(Available data begins)

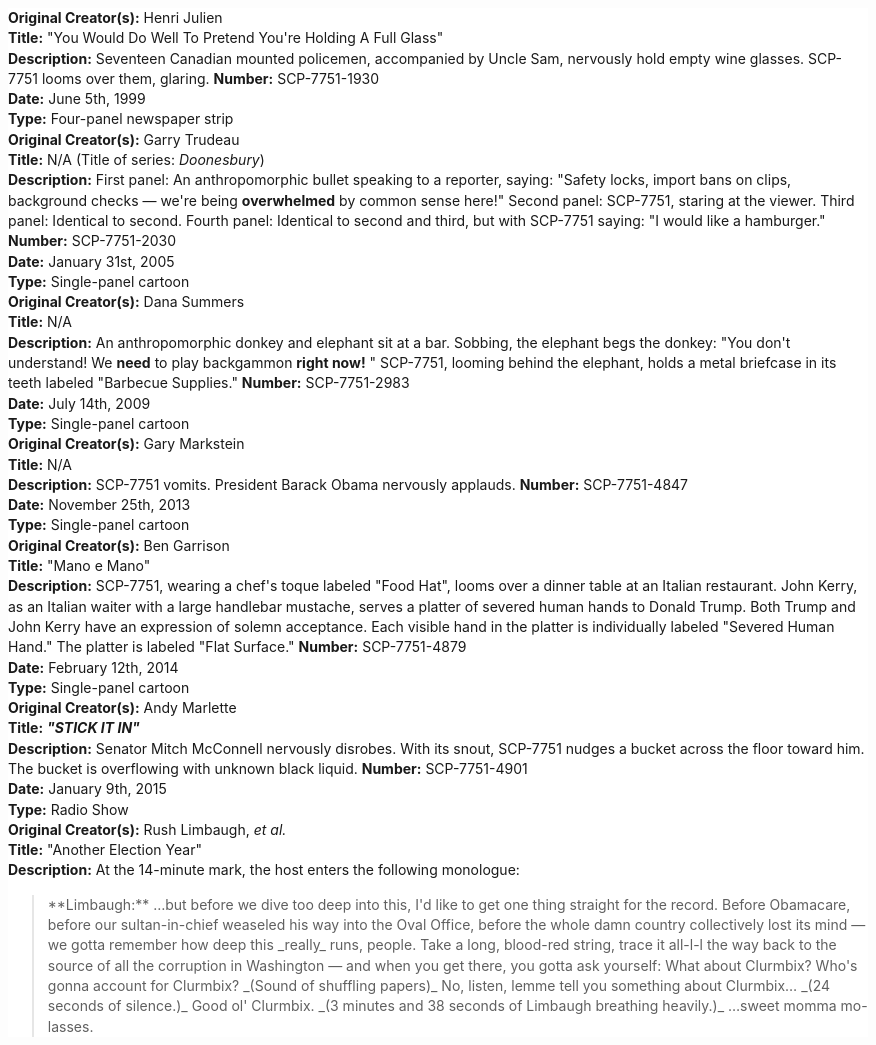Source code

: **Original Creator(s):** Henri Julien  
**Title:** "You Would Do Well To Pretend You're Holding A Full Glass"  
**Description:** Seventeen Canadian mounted policemen, accompanied by Uncle Sam, nervously hold empty wine glasses. SCP-7751 looms over them, glaring.
**Number:** SCP-7751-1930  
**Date:** June 5th, 1999  
**Type:** Four-panel newspaper strip  
**Original Creator(s):** Garry Trudeau  
**Title:** N/A (Title of series: _Doonesbury_)  
**Description:** First panel: An anthropomorphic bullet speaking to a reporter, saying: "Safety locks, import bans on clips, background checks — we're being **overwhelmed** by common sense here!" Second panel: SCP-7751, staring at the viewer. Third panel: Identical to second. Fourth panel: Identical to second and third, but with SCP-7751 saying: "I would like a hamburger."
**Number:** SCP-7751-2030  
**Date:** January 31st, 2005  
**Type:** Single-panel cartoon  
**Original Creator(s):** Dana Summers  
**Title:** N/A  
**Description:** An anthropomorphic donkey and elephant sit at a bar. Sobbing, the elephant begs the donkey: "You don't understand! We **need** to play backgammon **right now!** " SCP-7751, looming behind the elephant, holds a metal briefcase in its teeth labeled "Barbecue Supplies."
**Number:** SCP-7751-2983  
**Date:** July 14th, 2009  
**Type:** Single-panel cartoon  
**Original Creator(s):** Gary Markstein  
**Title:** N/A  
**Description:** SCP-7751 vomits. President Barack Obama nervously applauds.
**Number:** SCP-7751-4847  
**Date:** November 25th, 2013  
**Type:** Single-panel cartoon  
**Original Creator(s):** Ben Garrison  
**Title:** "Mano e Mano"  
**Description:** SCP-7751, wearing a chef's toque labeled "Food Hat", looms over a dinner table at an Italian restaurant. John Kerry, as an Italian waiter with a large handlebar mustache, serves a platter of severed human hands to Donald Trump. Both Trump and John Kerry have an expression of solemn acceptance. Each visible hand in the platter is individually labeled "Severed Human Hand." The platter is labeled "Flat Surface."
**Number:** SCP-7751-4879  
**Date:** February 12th, 2014  
**Type:** Single-panel cartoon  
**Original Creator(s):** Andy Marlette  
**Title:** **_"STICK IT IN"_**  
**Description:** Senator Mitch McConnell nervously disrobes. With its snout, SCP-7751 nudges a bucket across the floor toward him. The bucket is overflowing with unknown black liquid.
**Number:** SCP-7751-4901  
**Date:** January 9th, 2015  
**Type:** Radio Show  
**Original Creator(s):** Rush Limbaugh, _et al._  
**Title:** "Another Election Year"  
**Description:** At the 14-minute mark, the host enters the following monologue:
> <Begin Log>
> **Limbaugh:** …but before we dive too deep into this, I'd like to get one thing straight for the record. Before Obamacare, before our sultan-in-chief weaseled his way into the Oval Office, before the whole damn country collectively lost its mind — we gotta remember how deep this _really_ runs, people.
> Take a long, blood-red string, trace it all-l-l the way back to the source of all the corruption in Washington — and when you get there, you gotta ask yourself: What about Clurmbix? Who's gonna account for Clurmbix?
> _(Sound of shuffling papers)_
> No, listen, lemme tell you something about Clurmbix…
> _(24 seconds of silence.)_
> Good ol' Clurmbix.
> _(3 minutes and 38 seconds of Limbaugh breathing heavily.)_
> …sweet momma mo-lasses.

(Available data ends)

▸ About this task: Take the line above containing "Would Do Well", the line containing "Creator(s):** Garry Trudeau", and all lines in between, and copy them exactly without anything else.

▸ Your response:
**Title:** "You Would Do Well To Pretend You're Holding A Full Glass"  
**Description:** Seventeen Canadian mounted policemen, accompanied by Uncle Sam, nervously hold empty wine glasses. SCP-7751 looms over them, glaring.
**Number:** SCP-7751-1930  
**Date:** June 5th, 1999  
**Type:** Four-panel newspaper strip  
**Original Creator(s):** Garry Trudeau  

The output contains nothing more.